In der Umsetzung des Projektes wird sich der Kreis Düren seiner 100-prozentigen Tochter, der Rettungsdienst Kreis Düren AöR (RDKD) und der NOBIZ gGmbH (Notfallbildungszentrum) bedienen. Die Kooperation mit dem Land ist zunächst auf fünf Jahre ausgerichtet mit der Option einer Verlängerung um bis zu drei Jahre. Das Institut der Feuerwehr Nordrhein-Westfalen wird die Einrichtungen am Campus Stockheim an jeweils 200 Tagen im Jahr für die Durchführung der Führungslehrgänge der Feuerwehren nutzen sowie bei Bedarf darüber hinaus weitere Seminare anbieten.

„Ich freue mich sehr, dass das Projekt auf unserem Gemeindegebiet umgesetzt wird“, sagte Kreuzaus Bürgermeister Ingo Eßer, der wie Landrat Wolfgang Spelthahn von einer „großen Wertschätzung für das Ehrenamt“ sprach.
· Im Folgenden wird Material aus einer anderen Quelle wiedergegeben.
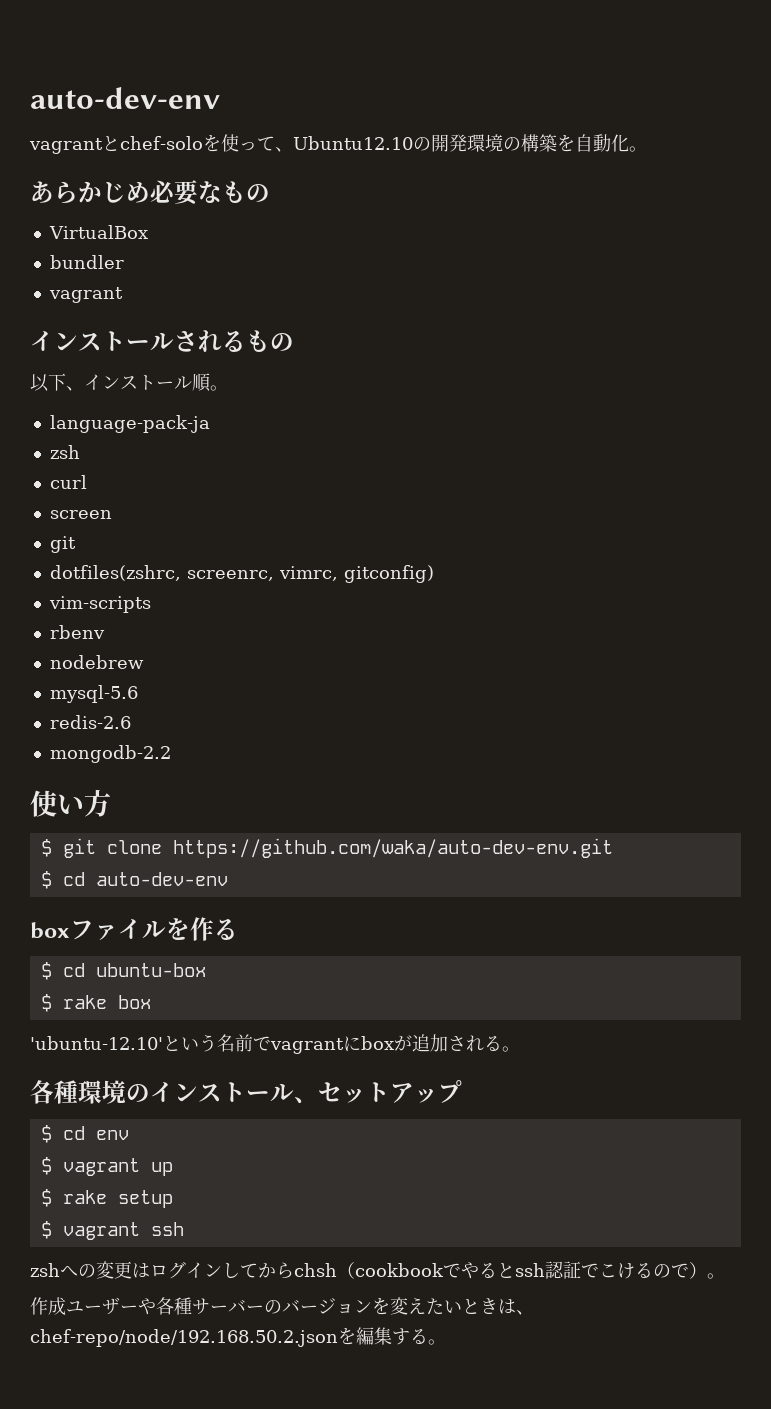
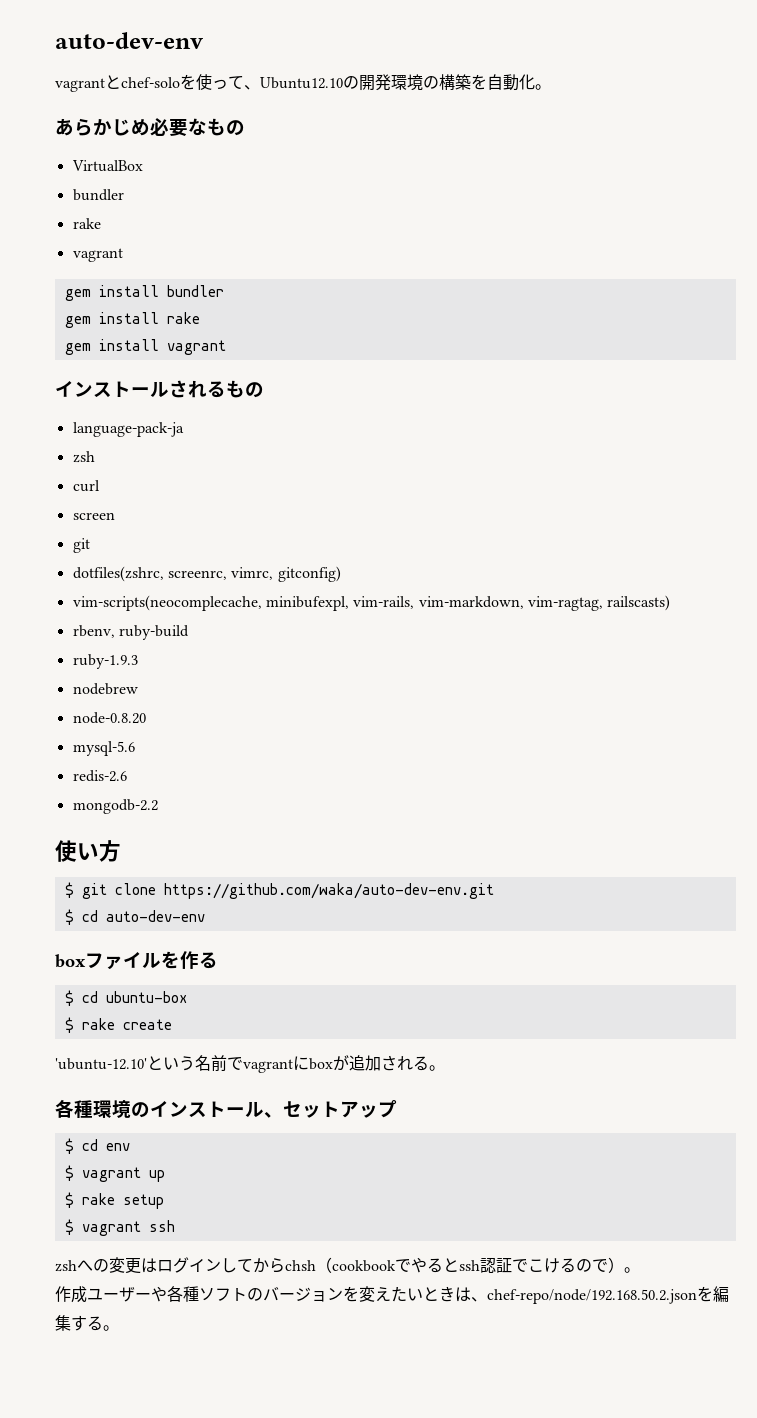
(124, 262) none -> [72,218,101,229] [72,248,123,262] [64,285,224,301] [64,312,200,328] [64,339,159,355] rake // vagrant // gem install bundler // gem install rake // gem install
[30,373,228,392] // 以下、インストール順。 -> (264, 390) none
[48,596,151,613] [49,625,105,639] vim-scripts // rbenv -> [72,595,671,611] [72,625,189,640] [72,654,138,669] vim-scripts(neocomplecache, minibufexpl, vim-rails, vim-markdown, vim-ragtag, railscasts) // rbenv, ruby-build // ruby-1.9.3
(144, 662) none -> [72,712,146,724] // node-0.8.20
[117,995,151,1009] box -> [122,1019,172,1030] create
[192,1298,264,1315] サーバー -> [199,1288,247,1301] ソフト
Mit dem „Projekt Süd“ wird von Seiten des Landes insbesondere das Ziel verfolgt, dem südlichen Teil von Nordrhein-Westfalen neben Münster einen weiteren Ausbildungsstandort anzubieten, um gerade für das Ehrenamt die bisherigen sehr zeitintensiven Anreisen zu minimieren.

Darüber hinaus bietet diese Kooperation insbesondere für die ehrenamtlichen Feuerwehren im Kreis Düren eine weitere qualitative Verbesserung ihrer Aus- und Fortbildung an, da die neuen Übungseinrichtungen außerhalb des IdF-Betriebes mit genutzt werden können. Dies sei ein einmaliger Mehrwert, der sicherlich erheblich zu einer Steigerung der Attraktivität des „Ehrenamtes Feuerwehr“ beitragen werde, sagte Landrat Wolfgang Spelthahn, als er sich mit Bürgermeister Eßer sowie den beiden Landtagsabgeordneten Dr. Patricia Peill und Dr. Ralf Nolten, den örtlichen Kreistagsmitgliedern Steffi Heinrichs, Astrid Hohn, Britta Bär und Yvonne Balen sowie  den stellvertretenden Kreisbrandmeistern Wilfried Thelen und Patrick Harzheim vor Ort in Stockheim über die Umbaupläne informierte.

Nun, da die Vorbereitungen für den Abschluss einer Kooperationsvereinbarung zwischen dem Kreis Düren und dem Land sehr weit gediehen sind, müssen noch letzte redaktionelle Änderungen eingebracht werden, bevor der Kreistag in Düren Ende September noch seine Zustimmung geben muss.